Feasibility of replacing the 3-coach with a 1.5-coach grouping train model in wind tunnel experiment at different yaw angles

The effects of different yaw angles on the aerodynamic performance of city electric multiple units (EMUs) were investigated in a wind tunnel using a 1:16.8 scaled model. Pressure scanning valve and six-component box-type aerodynamic balance were used to test the pressure distribution and aerodynamic force of the head car respectively from the 1.5- and 3-coach grouping city EMU models. Meanwhile, the effects of the yaw angles on the pressure distribution of the streamlined head as well as the aerodynamic forces of the train were analyzed. The experimental results showed that the pressure coefficient was the smallest at the maximum slope of the main shape-line.

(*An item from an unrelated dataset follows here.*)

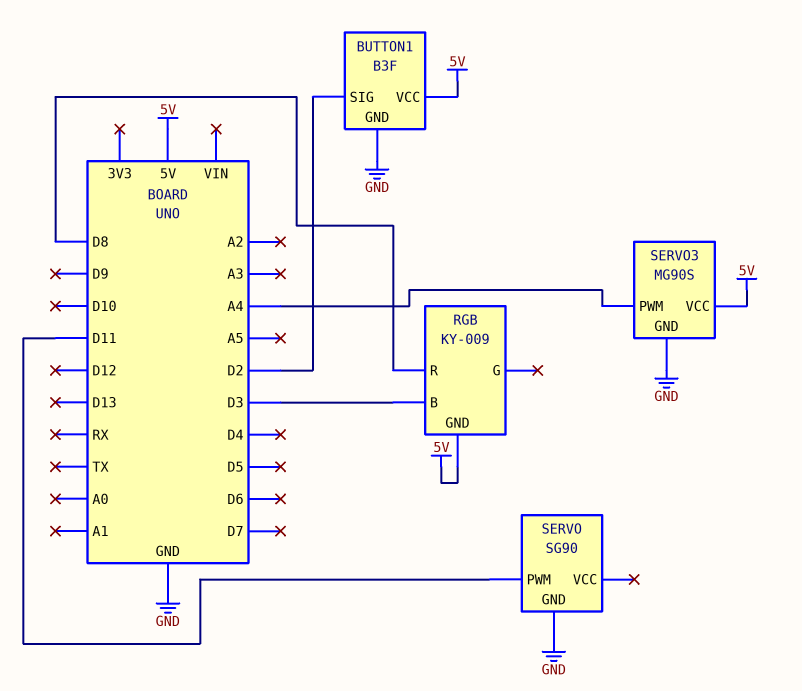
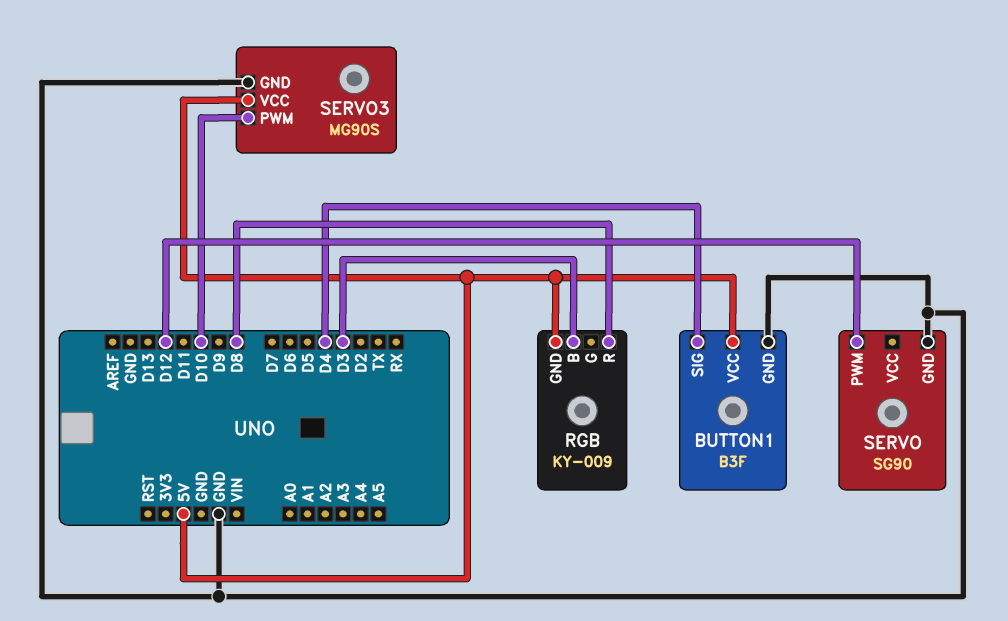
BUTTON1 pin SIG: D2 -> D4
SERVO pin PWM: D11 -> D12
SERVO3 pin PWM: A4 -> D10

The side force coefficient and pressure coefficient along the head car cross-section were most affected by crosswind when the yaw angle was 55 degrees, and replacing a 3-coach grouping with a 1.5-coach grouping had obvious advantages for wind tunnel testing when the yaw angle was within 24.2 degrees. In addition, the relative errors of lift coefficient C-L, roll moment coefficient C-Mx, side force coefficient C-S, and drag coefficient C-D between the 1.5- and 3-coach cases were below 5.95%, which all met the requirements of the experimental accuracy.